Tres campanadas anuncian la llegada de cada peregrino. Según la tradición, San Francisco Solano intercede en tres pedidos que le hagan los que visitan por primera vez el Pozo del Pescado, en Trancas. Una cuerda que pende desde el campanario de la pequeña capilla incita al recién llegado a jalar de ella y a seguir la vieja costumbre. Los repiques espantan una bandada de loros que levanta vuelo, hasta que se pierde en la inmensidad. A pocos metros, rodeado de chañares desnudos por el invierno, brota el manantial que el fraile franciscano, según se cuenta, hizo surgir de la tierra con sólo hundir su bastón. Esto ocurrió hace casi 400 años y sin embargo, la fuente nunca se ha secado.

A sólo 78 kilómetros al norte de la capital, se esconde entre solitarios paisajes el único lugar de Tucumán con la impronta de un santo. Francisco Solano había venido de España para evangelizar a los indígenas de América en 1590. "Se quedó 11 años en el Norte, y de todas las provincias que visitó, Tucumán es el lugar donde se lo recuerda con menos fervor; no ocurre lo mismo en Santiago del Estero ni en La Rioja, donde se lo honra con grandes fiestas", lamenta el guardián del convento de San Francisco, fray Marcos Porta, quien organiza la conmemoración de los 400 años de la muerte del santo, que tendrá lugar mañana.

"Cuando yo era chica, mi papá me contaba que en el Pozo del Pescado se podía pescar truchas y otros peces. Me imagino que por eso lleva ese nombre", supone Audelina del Valle Mattos, heredera de las tierras donde se encuentra la singular fuente natural. Al lugar se llega por la ex ruta 9, pasando el acceso a la Villa Vieja de Trancas, unos tres kilómetros hacia el norte. A la izquierda del camino hay un cartel que reza "Pozo del Pescado".
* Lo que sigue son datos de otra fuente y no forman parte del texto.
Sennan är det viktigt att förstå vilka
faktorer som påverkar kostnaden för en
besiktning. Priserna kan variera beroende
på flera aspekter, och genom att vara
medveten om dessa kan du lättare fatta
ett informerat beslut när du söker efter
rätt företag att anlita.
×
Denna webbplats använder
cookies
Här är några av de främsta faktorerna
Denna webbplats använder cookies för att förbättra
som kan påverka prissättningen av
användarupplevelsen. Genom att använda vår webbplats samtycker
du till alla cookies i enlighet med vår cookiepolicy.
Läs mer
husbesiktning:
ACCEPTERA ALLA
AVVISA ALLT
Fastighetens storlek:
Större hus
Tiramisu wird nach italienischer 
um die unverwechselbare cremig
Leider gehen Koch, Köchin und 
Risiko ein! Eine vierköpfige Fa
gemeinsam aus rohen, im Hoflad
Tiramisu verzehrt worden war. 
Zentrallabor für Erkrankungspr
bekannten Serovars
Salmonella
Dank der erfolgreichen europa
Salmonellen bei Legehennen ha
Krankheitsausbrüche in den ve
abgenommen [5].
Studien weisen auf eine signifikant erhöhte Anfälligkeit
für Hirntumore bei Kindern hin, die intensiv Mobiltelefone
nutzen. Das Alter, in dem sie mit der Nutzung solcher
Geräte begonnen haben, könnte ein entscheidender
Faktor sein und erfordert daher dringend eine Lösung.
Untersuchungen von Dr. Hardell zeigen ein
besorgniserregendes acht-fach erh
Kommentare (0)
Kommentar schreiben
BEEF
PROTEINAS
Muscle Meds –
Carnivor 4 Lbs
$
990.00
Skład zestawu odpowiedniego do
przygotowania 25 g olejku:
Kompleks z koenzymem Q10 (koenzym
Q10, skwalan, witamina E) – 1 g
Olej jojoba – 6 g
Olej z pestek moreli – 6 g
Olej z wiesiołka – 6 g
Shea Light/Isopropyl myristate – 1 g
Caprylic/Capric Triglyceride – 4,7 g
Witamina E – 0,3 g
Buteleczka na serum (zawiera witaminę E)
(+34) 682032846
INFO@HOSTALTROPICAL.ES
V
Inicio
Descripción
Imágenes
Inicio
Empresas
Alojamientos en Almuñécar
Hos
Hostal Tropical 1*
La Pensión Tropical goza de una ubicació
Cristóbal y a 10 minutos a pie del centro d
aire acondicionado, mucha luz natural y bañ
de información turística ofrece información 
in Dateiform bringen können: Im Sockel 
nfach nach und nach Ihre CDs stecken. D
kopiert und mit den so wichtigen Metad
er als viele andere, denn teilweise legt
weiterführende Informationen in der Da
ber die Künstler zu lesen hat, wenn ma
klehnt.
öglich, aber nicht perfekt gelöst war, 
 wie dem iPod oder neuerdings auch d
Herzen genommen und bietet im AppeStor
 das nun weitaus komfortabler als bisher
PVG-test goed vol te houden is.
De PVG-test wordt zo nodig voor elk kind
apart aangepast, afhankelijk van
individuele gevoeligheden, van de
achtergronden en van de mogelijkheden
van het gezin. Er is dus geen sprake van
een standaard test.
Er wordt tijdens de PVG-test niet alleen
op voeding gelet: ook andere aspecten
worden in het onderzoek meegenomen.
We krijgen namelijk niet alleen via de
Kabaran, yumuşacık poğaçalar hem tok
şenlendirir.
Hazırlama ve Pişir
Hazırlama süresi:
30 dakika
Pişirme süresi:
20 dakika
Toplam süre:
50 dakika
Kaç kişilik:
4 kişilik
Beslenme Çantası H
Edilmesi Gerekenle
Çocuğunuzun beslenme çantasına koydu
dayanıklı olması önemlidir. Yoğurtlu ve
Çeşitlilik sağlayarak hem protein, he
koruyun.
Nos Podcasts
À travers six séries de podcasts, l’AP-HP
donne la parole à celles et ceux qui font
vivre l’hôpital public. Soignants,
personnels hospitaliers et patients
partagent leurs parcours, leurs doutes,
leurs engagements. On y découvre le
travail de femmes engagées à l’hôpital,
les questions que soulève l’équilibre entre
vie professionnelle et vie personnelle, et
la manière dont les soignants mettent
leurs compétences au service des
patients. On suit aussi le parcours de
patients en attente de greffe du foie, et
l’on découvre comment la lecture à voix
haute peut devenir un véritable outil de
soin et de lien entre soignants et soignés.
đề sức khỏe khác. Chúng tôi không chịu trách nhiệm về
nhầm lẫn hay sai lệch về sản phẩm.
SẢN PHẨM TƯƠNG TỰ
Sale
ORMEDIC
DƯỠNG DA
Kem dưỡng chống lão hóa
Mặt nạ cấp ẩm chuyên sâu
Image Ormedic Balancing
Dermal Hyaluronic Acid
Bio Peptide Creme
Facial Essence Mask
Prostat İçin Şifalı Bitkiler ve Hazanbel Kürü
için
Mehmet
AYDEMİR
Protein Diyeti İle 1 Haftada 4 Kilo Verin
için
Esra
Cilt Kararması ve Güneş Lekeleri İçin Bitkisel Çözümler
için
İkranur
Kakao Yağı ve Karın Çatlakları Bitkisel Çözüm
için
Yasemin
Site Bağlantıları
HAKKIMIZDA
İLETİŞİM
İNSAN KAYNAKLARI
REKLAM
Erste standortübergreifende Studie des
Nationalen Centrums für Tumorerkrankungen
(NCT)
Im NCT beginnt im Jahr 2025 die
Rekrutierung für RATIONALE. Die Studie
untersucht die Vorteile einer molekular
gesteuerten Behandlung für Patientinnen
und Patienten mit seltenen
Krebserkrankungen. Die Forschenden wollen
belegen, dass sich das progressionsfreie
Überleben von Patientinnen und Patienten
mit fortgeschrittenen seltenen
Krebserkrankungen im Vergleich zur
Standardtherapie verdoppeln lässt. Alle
"No hay cuidadores; aquí entra el que quiere", reconoce Mattos. Sin embargo, la propiedad está cercada y asegurada con un portón de madera, aunque sin candado. Apenas se ingresa a la finca, se sigue por un largo camino que desemboca en la capilla donde está la imagen del santo.

Exvotos, chupetes, escarpines, cuadernos infantiles, viejas fotos y hasta una larga melena son testimonios de los favores concedidos. Un hábito franciscano de niño, ya polvoriento, pende de un gancho. A la izquierda, hay unas escalinatas de piedras que conducen al célebre pozo. Este es rectangular, de unos 2,5 metros por 1,5 metros, y su borde está a nivel del suelo. Por cuatro caños gruesos fluyen, en forma abundante y permanente, chorros de agua cristalina. Aunque hace frío, el líquido es casi tibio.

"La gente viene aquí a llenar botellas con agua para bendecir la casa o para tener por cualquier emergencia. En verano, muchas madres bañan a sus hijos pequeños cuando están enfermos", agrega la vecina. "La gente es muy creyente. En cada familia siempre hay un Francisco o una Francisca. Mi hermana se llamaba así. Con mi padre veníamos al pozo a rogar por ella, porque se había quedado paralítica a los 11 años. Hicimos la promesa de que donaríamos a la curia la parte que ocupa la capilla, si se curaba mi hermana. Finalmente, después de 17 operaciones, pudo caminar y hasta se casó y tuvo un hijo", recuerda.

El agua de la fuente desborda hacia una zona más baja y forma una extensa laguna que se pierde debajo de los árboles. En la superficie se multiplican manchones de verde intenso: es berro.

"Dicen que el agua está bendita. Haga la prueba: llene una botella de plástico y téngala diez años o más. Cuando la abra, va a ver que el agua no se pudre, está tan limpia como cuando la sacó", desafía Audelina.